Abstract 900P
Background
The efficacy of immune checkpoint inhibitors (ICIs) in neuroendocrine neoplasms (NEN) has not been fully explored, but recent clinical trials showed the effectiveness of ICIs in high-grade NEN. Despite the importance of tumor-infiltrating lymphocytes (TIL) and PD-L1 expression to ICI treatment outcomes, a comprehensive assessment of these biomarkers has not yet been conducted in NEN. We investigated PD-L1 expression and TIL distributions in NENs using an artificial intelligence (AI)-powered analyzer.
Methods
A total of 218 NEN cases were obtained from Ajou University Medical Center in Korea from 2020 to 2021. Primary sites include colorectum (N=158), small intestine (N=16), stomach (N=15), hepatopancreatobiliary (N=15), lung (N=7), and other organs (N=7). Low/intermediate grade NEN (neuroendocrine tumor [NET] G1/G2) and high grade NEN (NET G3 or neuroendocrine carcinoma) were 190 and 28, respectively.
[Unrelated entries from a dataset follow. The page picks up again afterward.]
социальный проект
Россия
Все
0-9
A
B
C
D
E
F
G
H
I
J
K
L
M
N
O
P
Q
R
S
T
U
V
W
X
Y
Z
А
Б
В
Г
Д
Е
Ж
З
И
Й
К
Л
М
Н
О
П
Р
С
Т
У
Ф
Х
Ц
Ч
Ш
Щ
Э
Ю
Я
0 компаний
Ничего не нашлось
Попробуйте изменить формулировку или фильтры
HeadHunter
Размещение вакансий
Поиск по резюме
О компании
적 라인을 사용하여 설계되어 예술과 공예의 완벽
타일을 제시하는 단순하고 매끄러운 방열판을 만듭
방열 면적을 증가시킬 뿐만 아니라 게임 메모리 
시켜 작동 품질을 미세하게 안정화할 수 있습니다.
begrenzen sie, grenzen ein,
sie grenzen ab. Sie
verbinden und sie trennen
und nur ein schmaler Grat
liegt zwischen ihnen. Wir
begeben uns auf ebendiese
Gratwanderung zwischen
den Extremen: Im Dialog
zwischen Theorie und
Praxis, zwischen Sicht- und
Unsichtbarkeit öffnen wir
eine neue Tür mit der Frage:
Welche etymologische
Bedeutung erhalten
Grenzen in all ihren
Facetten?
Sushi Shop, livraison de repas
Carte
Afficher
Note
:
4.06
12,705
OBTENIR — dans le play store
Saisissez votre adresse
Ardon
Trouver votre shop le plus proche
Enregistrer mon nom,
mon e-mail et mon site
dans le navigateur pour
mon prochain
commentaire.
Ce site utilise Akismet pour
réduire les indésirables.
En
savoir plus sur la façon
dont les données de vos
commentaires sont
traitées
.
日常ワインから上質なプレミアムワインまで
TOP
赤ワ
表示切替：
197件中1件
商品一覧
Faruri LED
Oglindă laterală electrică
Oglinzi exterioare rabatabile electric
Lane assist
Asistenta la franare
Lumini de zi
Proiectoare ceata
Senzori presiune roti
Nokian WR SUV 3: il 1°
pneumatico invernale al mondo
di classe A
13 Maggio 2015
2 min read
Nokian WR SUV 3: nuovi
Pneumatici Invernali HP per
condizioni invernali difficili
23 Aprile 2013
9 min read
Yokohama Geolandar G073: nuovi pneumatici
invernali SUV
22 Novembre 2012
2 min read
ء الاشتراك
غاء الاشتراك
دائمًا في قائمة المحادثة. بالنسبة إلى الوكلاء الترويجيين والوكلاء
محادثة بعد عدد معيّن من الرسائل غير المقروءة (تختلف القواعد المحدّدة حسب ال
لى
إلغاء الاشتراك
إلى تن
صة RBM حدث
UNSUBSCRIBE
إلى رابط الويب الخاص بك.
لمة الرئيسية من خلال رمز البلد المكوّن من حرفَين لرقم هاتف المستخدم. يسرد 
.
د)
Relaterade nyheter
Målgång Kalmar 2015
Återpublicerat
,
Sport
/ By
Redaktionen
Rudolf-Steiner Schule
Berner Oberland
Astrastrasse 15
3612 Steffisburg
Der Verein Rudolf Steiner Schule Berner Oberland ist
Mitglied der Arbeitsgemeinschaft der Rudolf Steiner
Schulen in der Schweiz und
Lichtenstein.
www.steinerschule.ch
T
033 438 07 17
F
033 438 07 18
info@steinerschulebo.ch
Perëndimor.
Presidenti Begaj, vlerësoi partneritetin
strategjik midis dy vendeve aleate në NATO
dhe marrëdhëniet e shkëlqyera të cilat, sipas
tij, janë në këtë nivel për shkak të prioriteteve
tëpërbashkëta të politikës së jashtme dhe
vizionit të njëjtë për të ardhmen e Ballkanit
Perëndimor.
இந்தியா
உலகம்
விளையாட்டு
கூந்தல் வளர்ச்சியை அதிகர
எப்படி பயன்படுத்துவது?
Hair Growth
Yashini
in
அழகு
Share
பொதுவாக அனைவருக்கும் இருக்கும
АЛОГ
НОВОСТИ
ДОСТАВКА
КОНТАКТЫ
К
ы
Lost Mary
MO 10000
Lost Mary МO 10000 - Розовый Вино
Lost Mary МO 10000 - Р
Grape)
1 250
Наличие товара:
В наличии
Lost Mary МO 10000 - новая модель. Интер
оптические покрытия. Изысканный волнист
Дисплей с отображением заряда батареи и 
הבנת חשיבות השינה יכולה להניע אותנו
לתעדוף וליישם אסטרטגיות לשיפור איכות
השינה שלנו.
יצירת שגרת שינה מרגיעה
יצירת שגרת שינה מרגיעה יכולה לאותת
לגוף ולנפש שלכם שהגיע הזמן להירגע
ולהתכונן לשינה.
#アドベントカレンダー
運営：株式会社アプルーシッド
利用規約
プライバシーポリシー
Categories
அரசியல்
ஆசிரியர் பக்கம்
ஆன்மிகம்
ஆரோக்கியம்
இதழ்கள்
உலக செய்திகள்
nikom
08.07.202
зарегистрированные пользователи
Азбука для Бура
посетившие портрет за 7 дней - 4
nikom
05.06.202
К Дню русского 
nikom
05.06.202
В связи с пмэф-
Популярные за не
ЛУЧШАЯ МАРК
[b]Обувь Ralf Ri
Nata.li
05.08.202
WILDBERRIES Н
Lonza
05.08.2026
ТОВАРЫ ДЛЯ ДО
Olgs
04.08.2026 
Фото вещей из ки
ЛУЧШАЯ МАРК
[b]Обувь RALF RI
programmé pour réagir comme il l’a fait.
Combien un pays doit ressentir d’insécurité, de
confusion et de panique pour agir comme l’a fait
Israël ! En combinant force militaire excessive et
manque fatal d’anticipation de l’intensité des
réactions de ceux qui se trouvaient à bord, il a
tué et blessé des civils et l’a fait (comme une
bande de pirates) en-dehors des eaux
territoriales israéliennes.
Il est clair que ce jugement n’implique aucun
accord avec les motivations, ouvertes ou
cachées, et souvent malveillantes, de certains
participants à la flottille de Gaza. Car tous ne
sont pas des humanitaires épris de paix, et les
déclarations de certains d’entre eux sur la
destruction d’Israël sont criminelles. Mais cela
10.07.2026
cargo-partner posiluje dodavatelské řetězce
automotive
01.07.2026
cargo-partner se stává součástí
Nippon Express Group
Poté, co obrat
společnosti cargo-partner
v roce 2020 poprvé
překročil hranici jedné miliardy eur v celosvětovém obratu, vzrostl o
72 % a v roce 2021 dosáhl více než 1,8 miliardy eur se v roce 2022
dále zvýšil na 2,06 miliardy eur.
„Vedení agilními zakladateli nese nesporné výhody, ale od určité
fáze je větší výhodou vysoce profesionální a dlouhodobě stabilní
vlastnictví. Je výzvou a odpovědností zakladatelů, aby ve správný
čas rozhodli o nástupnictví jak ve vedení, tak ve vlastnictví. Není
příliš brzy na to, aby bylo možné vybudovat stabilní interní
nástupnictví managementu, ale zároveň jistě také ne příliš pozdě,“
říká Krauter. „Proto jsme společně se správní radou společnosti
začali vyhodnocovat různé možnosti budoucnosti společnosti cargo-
TIL distribution was derived from Lunit SCOPE IO, an AI-powered H&E analyzer, which was developed from 17,849 H&E WSI. Two pathologists interpreted the combined positive score (CPS) of PD-L1 22C3-stained slides.
Results
The proportion of intratumoral TIL high cases (upper than median TIL density) was higher in high grade NEN (75% vs 46%, P<0.01, Odds ratio 3.477 [IQR: 1.393 – 9.148]). Stromal TIL and combined (intratumoral and stromal) TIL densities showed insignificant differences between histologic groups. The proportion of PD-L1 CPS ≥ 1 cases was higher in high grade NEN (85% vs 33%, P < 0.0001, Odds ratio 12.1 [IQR: 4.169 – 33.15]). The PD-L1 CPS ≥ 1 group showed significantly higher intratumoral, stromal, and combined TIL densities compared to the CPS < 1 group (7.13 vs 2.95, P < 0.0001; 200.9 vs 120.5, P < 0.001; 86.7 vs 56.1, P<0.01). A significant correlation was observed between TIL density and PD-L1 CPS (r=0.37, P<0.0001 for intratumoral TIL; r=0.24, P<0.01 for stromal TIL and combined TIL).
Conclusions
AI-powered TIL analysis reveals that intra-tumoral TIL density is significantly higher in high grade NEN, and PD-L1 CPS has a positive correlation with TIL densities. Thus, AI-powered TIL analysis and PD-L1 CPS can be investigated as predictive biomarkers for ICI response in NEN.
Clinical trial identification
Editorial acknowledgement
Legal entity responsible for the study
Lunit Inc.
Funding
Lunit Inc.
Disclosure
H. Cho, W. Jung, S. Kim, G. Park, S. Song, S. Pereira, S. Park, M. Mostafavi, K. Paeng: Financial Interests, Personal, Full or part-time Employment: Lunit Inc. S.I. Cho: Financial Interests, Personal, Full or part-time Employment: Lunit Inc.; Financial Interests, Personal, Stocks/Shares: Lunit Inc. H. Song: Financial Interests, Personal, Ownership Interest: Lunit Inc. C. Ock: Financial Interests, Personal, Full or part-time Employment: Lunit Inc.; Financial Interests, Personal, Invited Speaker: Ybiologics; Financial Interests, Personal, Stocks/Shares: Lunit Inc., Ybiologics. All other authors have declared no conflicts of interest.